Один из вассалов графа, внебрачный сын из семейства Поллок, с которым Максвеллы состояли в родстве, поравнялся с Уильямом. Медленно ехали они в хвосте колонны, удрученно смотрели на промокших, грязных ополченцев.
– Не знаю, милорд, как нам это удается, да только я привык верить собственным глазам, – произнес Поллок. – А солдаты верят, что вы обладаете волшебной силой.
Уильям расхохотался.
– О нет, мой Поллок, не обладаю. Говорят, пути Господни неисповедимы; напомните солдатам эту фразу. Скажите, что мы – лишь свидетели проявлений Господней воли, и пускай держатся за эту веру, а не болтают греховных слов. А если честно, я сам не понимаю, как нам удалось зайти столь далеко при столь скудном снабжении. Вдобавок нерешительность нашего полководца воистину хуже козней наших врагов.
Поллок усмехнулся недоброй шутке.
– И все же за вами, милорд, мы последуем хоть в самое пекло, хоть к английским драгунам и фузилерам; с готовностью станем под дула их пушек.
Уильям тряхнул головой – ответственность давила подобно тяжкому бремени, но еще хуже были дурные предчувствия, в коих Уильям укреплялся с каждым шагом по раскисшей дороге, ведшей якобитов к Престону. Всего пройти предстояло двадцать пять миль.
– Езжайте, подбодрите людей, Поллок. Подымите солдатский дух, вселите в ребят уверенность, что наших сил хватит на взятие Ливерпуля, – сказал Уильям.
В Престоне его ждала хорошая новость – два отряда драгун покинули город с целью отыскать приближающихся шотландцев. Слухи передавались уже не шепотом, а в полный голос, и постепенно переросли в уверенность: королевская армия сопротивления не окажет.

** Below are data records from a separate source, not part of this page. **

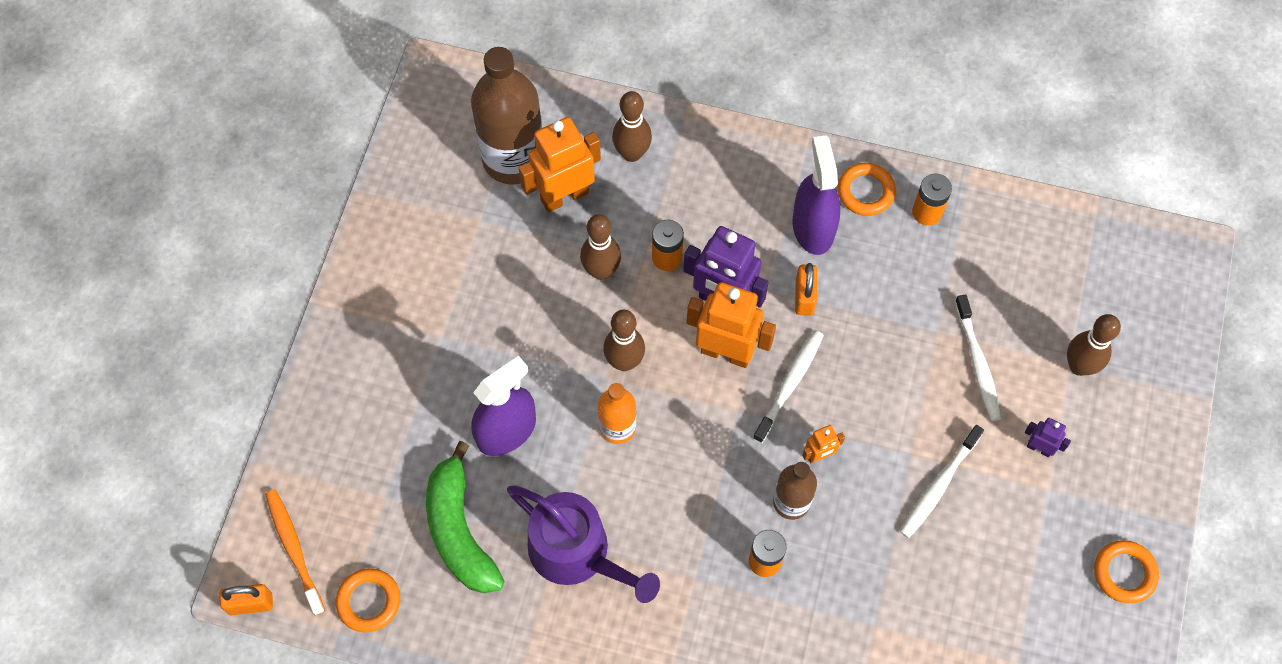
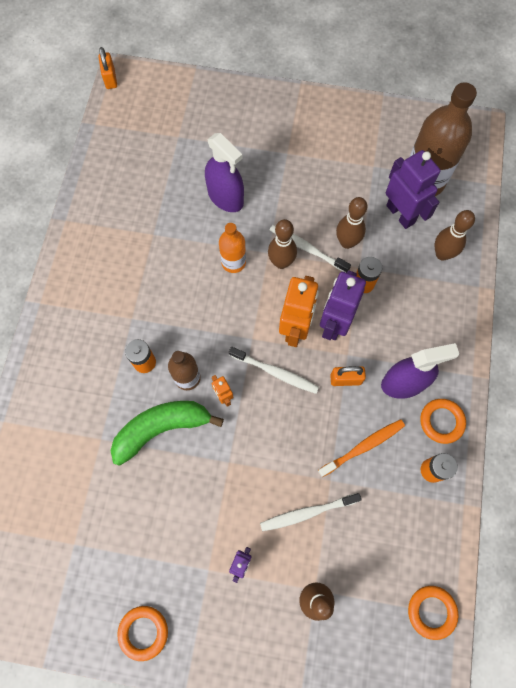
camera: 85 degrees right, 5 degrees up
(294, 550) = (143, 95): orange toothbrush -> orange toothbrush (363, 447)
(369, 601) = (112, 136): orange ring -> orange ring (431, 611)
(459, 530) = (158, 178): green banana -> green banana (161, 428)
(564, 196) = (400, 214): orange robot -> purple robot
(577, 553) = (146, 246): purple watering can -> none
(939, 485) = (206, 483): white toothbrush -> white toothbrush (307, 249)

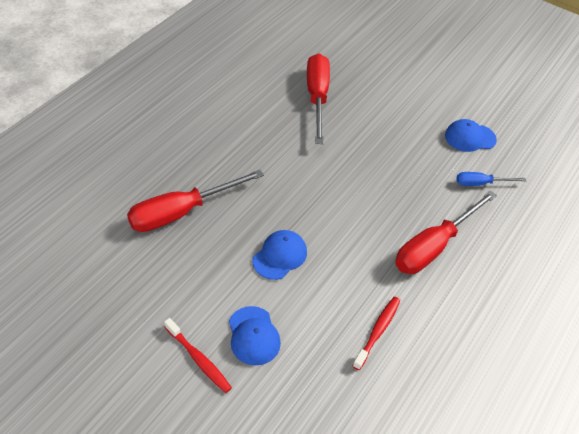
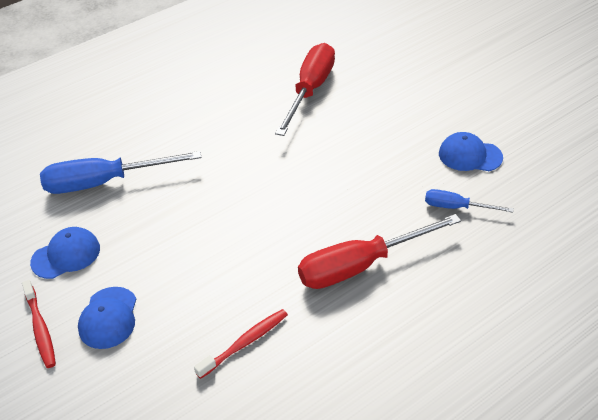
camera: 25 degrees right, 5 degrees down
(181, 212) = (104, 182): red screwdriver -> blue screwdriver
(280, 256) = (181, 243): blue cap -> blue cap (66, 255)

– Кто бы мог подумать? – заметил один из товарищей Уильяма по оружию – они въезжали в центр города, лошади шли голова к голове. – Вот вы ожидали такого, милорд?
– Нет, не ожидал. Не ожидал, что в Престоне столько красивых зданий, – отозвался Уильям, указывая на ратушу и дома местной знати.
– Полагаю, наконец-то наши солдаты смогут компенсировать себе все походные лишения.
Уильям отнюдь не был уверен, что настал час праздновать победу, но счел за лучшее не озвучивать свое мнение.
– Этот город нужно оставить в целости. Попытаюсь поговорить с генералом Форстером – пусть запретит ребятам озорничать сверх меры.
Впрочем, едва ли над Престоном нависла угроза мародерства, подумал Уильям; генерал Форстер, убежденный тори, собрался провести здесь пару дней, отдохнуть от тягостного похода, насладиться прелестями городской жизни – и хотел, чтобы его солдаты занялись тем же. Однако, проспавшись после увеселений и перейдя мост Риббл, генерал с удивлением обнаружил изрядное скопление войск противника.
На Форстера Уильям надежд не возлагал – зато возлагал их на человека, известного как Старый Борлум. Уильям Макинтош, лорд Борлум, дядюшка вождя клана Макинтош, возглавлял две тысячи самых отчаянных и храбрых горцев; именно людям Борлума, от которых правительственные войска терпели наиболее значительный урон, якобиты были обязаны своим до сих пор не поникшим боевым духом.